Hello Scoliosis Warrior!
Does your yoga class leave you feeling worse rather than better?
Are you worried that your yoga class could be making your scoliosis worse?
Are you tired of being the one person in the room with scoliosis, who has to modify poses?
Are you tired of being in pain?
Are you tired of relying on other people to help you feel better (chiropractors, massage therapists, etc)?
How would it feel to be part of a community of people with scoliosis, with movement classes that are specific to scoliosis?
How would it feel to move with confidence?
Mandy began practicing yoga roughly 25 years ago. At that time, she had graduated from Penn State with a B.S. in Environmental Engineering and found herself bouncing around the U.S., from state to state and job to job, with a general sense of discontent. Once she began practicing yoga, what kept her coming back to her mat weren’t the physical benefits of her practice. It was the way in which her mind seemed to turn off during yoga. The “what next, what if” worries, concerns and chatter seemed to fade away. It was as if the physical postures took enough concentration to quiet down all of her mind chatter, and before she knew it, she was even moving without thinking. Then, seemingly out of nowhere, the answers to her worries would come. It wasn’t long before Mandy would turn to her yoga mat before making any big life decision.
In 2003, Mandy graduated from her first 200-hour Yoga Teacher Training program and began teaching yoga classes throughout Central Pennsylvania. While Mandy knew she had scoliosis, she was lucky enough to be pain free. Throughout her childhood, she had gone unmonitored and unbraced. She had no stigma around scoliosis, and at that point didn't even bother to write scoliosis on her health history forms. It was during this first Yoga Teacher Training that she overhead the teachers whispering, "Does Mandy have back problems?" It was a bit of a lightbulb moment - Oh, other people think scoliosis is a problem.
Over the years, yoga became a larger part of her life. Mandy left the engineering world behind in 2009 and began teaching and seeing yoga therapy clients full-time. She continued to go about life ignoring her scoliosis (and most likely doing things that were causing her curve to get worse).
In 2014, with the birth of Mandy’s second son, her practice took a big turn. Suddenly Mandy found herself with intense back pain. Mandy sought the help of a wide variety of professionals, both mainstream medical and alternative health: chiropractors, her family doctor, a specialized pain management doctor, massage therapists, an acupuncturist, a Feldenkrais practitioner, and a Physical Therapist. While Mandy received varying amounts of compassion and true desire to help from each of these professionals, one theme remained the same – she was still one of the healthiest people they worked with, and nobody could understand the source of her pain.
Fueled by her desire to truly understand the nature of her pain, she began to research Yoga for Scoliosis and jumped into learning with both feet. Mandy has studied with Rachel Jesien, Loren Fishman, Alison West, Stuart McGill and Elise Browning Miller. She then carried that learning into other movement modalities, becoming a Certified Personal Trainer and taking college courses in Exercise Physiology and Physical Therapy.
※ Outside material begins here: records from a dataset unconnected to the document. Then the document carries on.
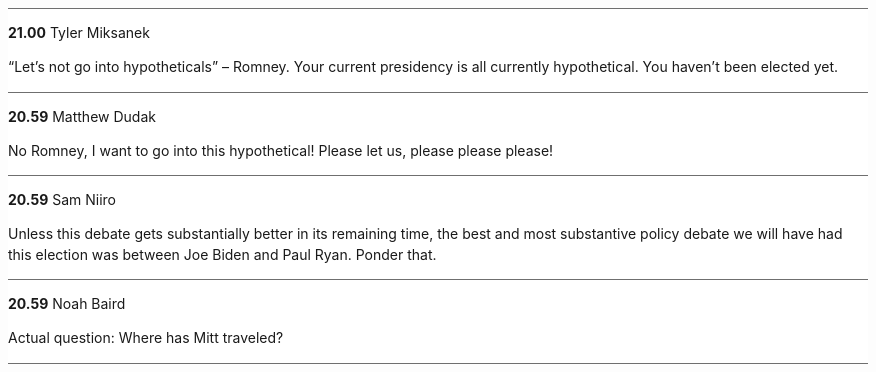   <div style="width:100%; height:1px; background-color:#6f6f6f; margin-bottom:3px;">
  </div>
</div>

<div id="liveblog-entry-4583">
  <p>
    <strong>21.00</strong> Tyler Miksanek
  </p>
  
  <p>
    &#8220;Let&#8217;s not go into hypotheticals&#8221; &#8211; Romney. Your current presidency is all currently hypothetical. You haven&#8217;t been elected yet.
  </p>
  
  <div style="width:100%; height:1px; background-color:#6f6f6f; margin-bottom:3px;">
  </div>
</div>

<div id="liveblog-entry-4574">
  <p>
    <strong>20.59</strong> Matthew Dudak
  </p>
  
  <p>
    No Romney, I want to go into this hypothetical! Please let us, please please please!
  </p>
  
  <div style="width:100%; height:1px; background-color:#6f6f6f; margin-bottom:3px;">
  </div>
</div>

<div id="liveblog-entry-4577">
  <p>
    <strong>20.59</strong> Sam Niiro
  </p>
  
  <p>
    Unless this debate gets substantially better in its remaining time, the best and most substantive policy debate we will have had this election was between Joe Biden and Paul Ryan. Ponder that.
  </p>
  
  <div style="width:100%; height:1px; background-color:#6f6f6f; margin-bottom:3px;">
  </div>
</div>

<div id="liveblog-entry-4576">
  <p>
    <strong>20.59</strong> Noah Baird
  </p>
  
  <p>
    Actual question: Where has Mitt traveled?
  </p>
  
  <div style="width:100%; height:1px; background-color:#6f6f6f; margin-bottom:3px;">
  </div>
</div>
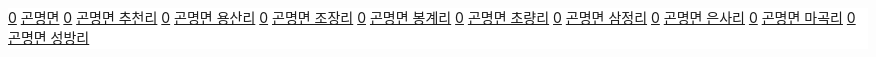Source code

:
  <tr>
    <td><a href="4824036000.html">0</a></td>
    <td><a href="4824036000.html">곤명면</a></td>
  </tr>
    

  <tr>
    <td><a href="4824036021.html">0</a></td>
    <td><a href="4824036021.html">곤명면 추천리</a></td>
  </tr>
    

  <tr>
    <td><a href="4824036022.html">0</a></td>
    <td><a href="4824036022.html">곤명면 용산리</a></td>
  </tr>
    

  <tr>
    <td><a href="4824036023.html">0</a></td>
    <td><a href="4824036023.html">곤명면 조장리</a></td>
  </tr>
    

  <tr>
    <td><a href="4824036024.html">0</a></td>
    <td><a href="4824036024.html">곤명면 봉계리</a></td>
  </tr>
    

  <tr>
    <td><a href="4824036025.html">0</a></td>
    <td><a href="4824036025.html">곤명면 초량리</a></td>
  </tr>
    

  <tr>
    <td><a href="4824036026.html">0</a></td>
    <td><a href="4824036026.html">곤명면 삼정리</a></td>
  </tr>
    

  <tr>
    <td><a href="4824036027.html">0</a></td>
    <td><a href="4824036027.html">곤명면 은사리</a></td>
  </tr>
    

  <tr>
    <td><a href="4824036028.html">0</a></td>
    <td><a href="4824036028.html">곤명면 마곡리</a></td>
  </tr>
    

  <tr>
    <td><a href="4824036029.html">0</a></td>
    <td><a href="4824036029.html">곤명면 성방리</a></td>
  </tr>
    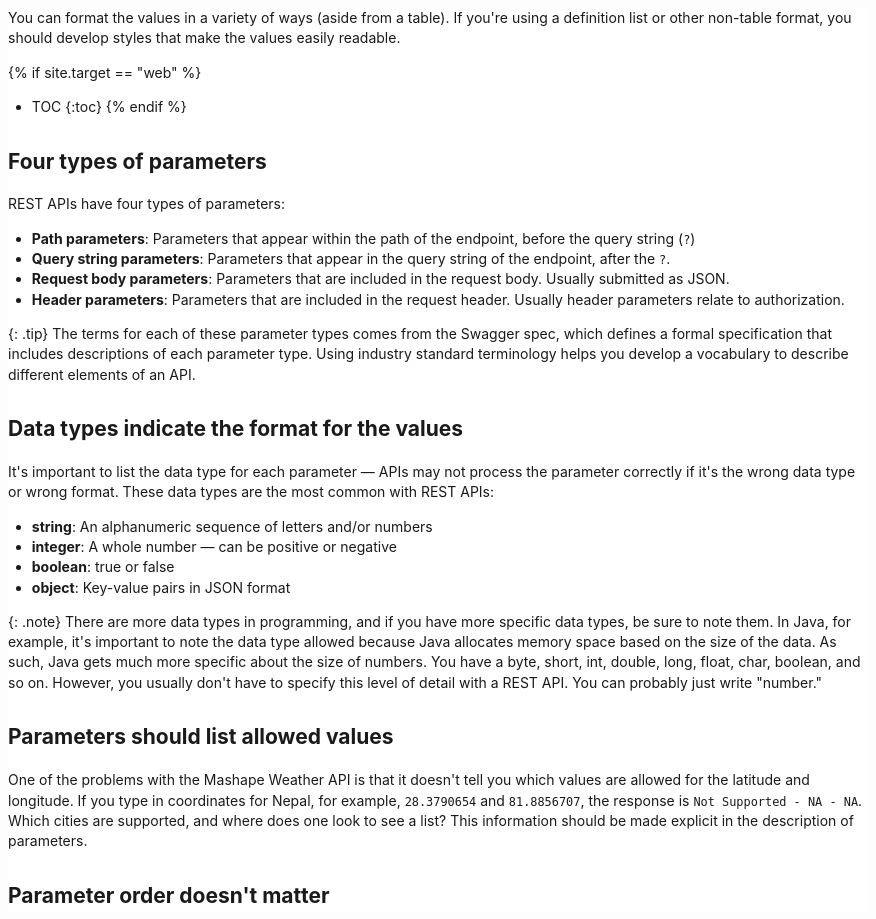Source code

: You can format the values in a variety of ways (aside from a table). If you're using a definition list or other non-table format, you should develop styles that make the values easily readable.

{% if site.target == "web" %}
* TOC
{:toc}
{% endif %}

## Four types of parameters

REST APIs have four types of parameters:

*  **Path parameters**: Parameters that appear within the path of the endpoint, before the query string (`?`)
*  **Query string parameters**: Parameters that appear in the query string of the endpoint, after the `?`.
*  **Request body parameters**: Parameters that are included in the request body. Usually submitted as JSON.
*  **Header parameters**: Parameters that are included in the request header. Usually header parameters relate to authorization.

{: .tip}
The terms for each of these parameter types comes from the Swagger spec, which defines a formal specification that includes descriptions of each parameter type. Using industry standard terminology helps you develop a vocabulary to describe different elements of an API.

## Data types indicate the format for the values

It's important to list the data type for each parameter &mdash; APIs may not process the parameter correctly if it's the wrong data type or wrong format. These data types are the most common with REST APIs:

* **string**: An alphanumeric sequence of letters and/or numbers
* **integer**: A whole number &mdash; can be positive or negative
* **boolean**: true or false
* **object**: Key-value pairs in JSON format

{: .note}
There are more data types in programming, and if you have more specific data types, be sure to note them. In Java, for example, it's important to note the data type allowed because Java allocates memory space based on the size of the data. As such, Java gets much more specific about the size of numbers. You have a byte, short, int, double, long, float, char, boolean, and so on. However, you usually don't have to specify this level of detail with a REST API. You can probably just write "number."

## Parameters should list allowed values

One of the problems with the Mashape Weather API is that it doesn't tell you which values are allowed for the latitude and longitude. If you type in coordinates for Nepal, for example, `28.3790654` and `81.8856707`, the response is `Not Supported - NA - NA`. Which cities are supported, and where does one look to see a list? This information should be made explicit in the description of parameters.

## Parameter order doesn't matter
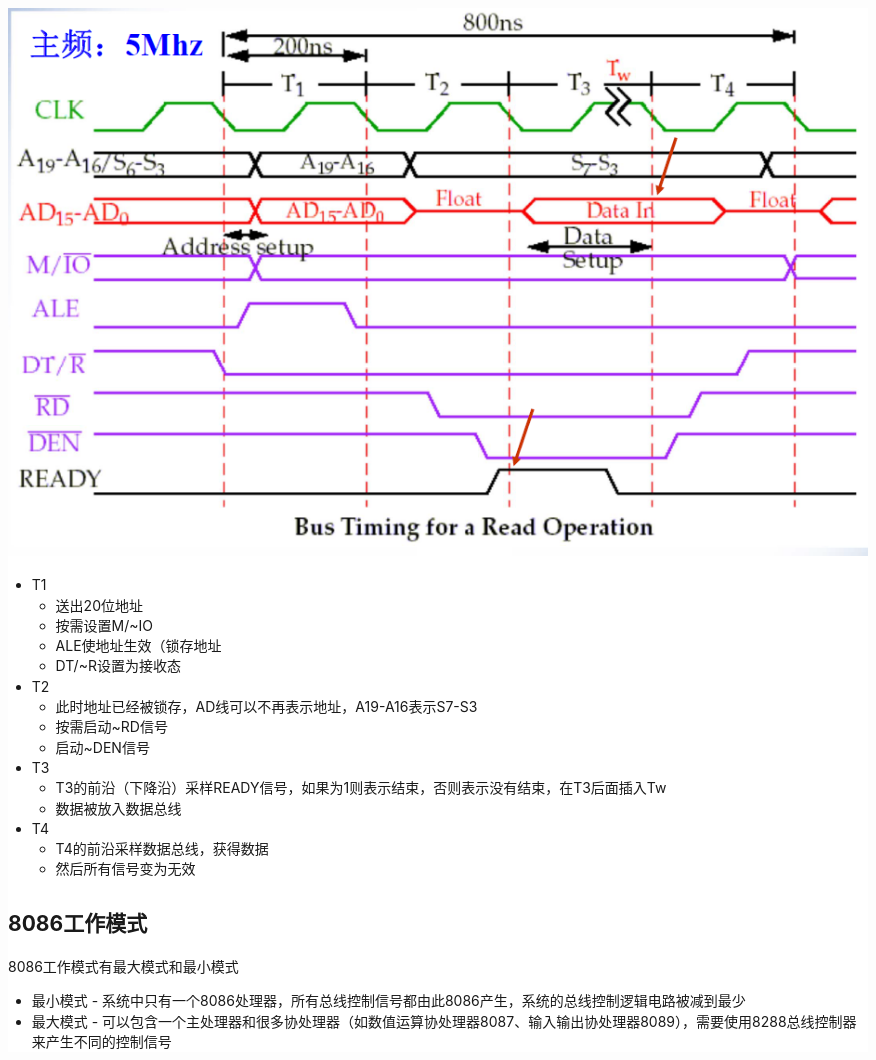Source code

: ![5-5](img/5-5.png)

- T1
  - 送出20位地址
  - 按需设置M/~IO
  - ALE使地址生效（锁存地址
  - DT/~R设置为接收态
- T2
  - 此时地址已经被锁存，AD线可以不再表示地址，A19-A16表示S7-S3
  - 按需启动~RD信号
  - 启动~DEN信号
- T3
  - T3的前沿（下降沿）采样READY信号，如果为1则表示结束，否则表示没有结束，在T3后面插入Tw
  - 数据被放入数据总线
- T4
  - T4的前沿采样数据总线，获得数据
  - 然后所有信号变为无效

## 8086工作模式

8086工作模式有最大模式和最小模式

- 最小模式 - 系统中只有一个8086处理器，所有总线控制信号都由此8086产生，系统的总线控制逻辑电路被减到最少
- 最大模式 - 可以包含一个主处理器和很多协处理器（如数值运算协处理器8087、输入输出协处理器8089），需要使用8288总线控制器来产生不同的控制信号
In many ways, Mandy feels like her yoga journey has come full circle as she is now seeing great physical benefits from her practice. Within four months of changing her yoga practice to account for her spinal curvature, she was again living pain free. She also finds her dormant engineering mind sparking back to life to help understand the very complex spinal relationship that is created by scoliosis with its lateral curves, accompanying rotation, and possible hyper-kyphosis and hyper-lordosis.
Mandy has worked with scoliosis and other backcare clients in her State College, PA studio for over 8 years and is excited to bring her teaching online to help others become centered and strong.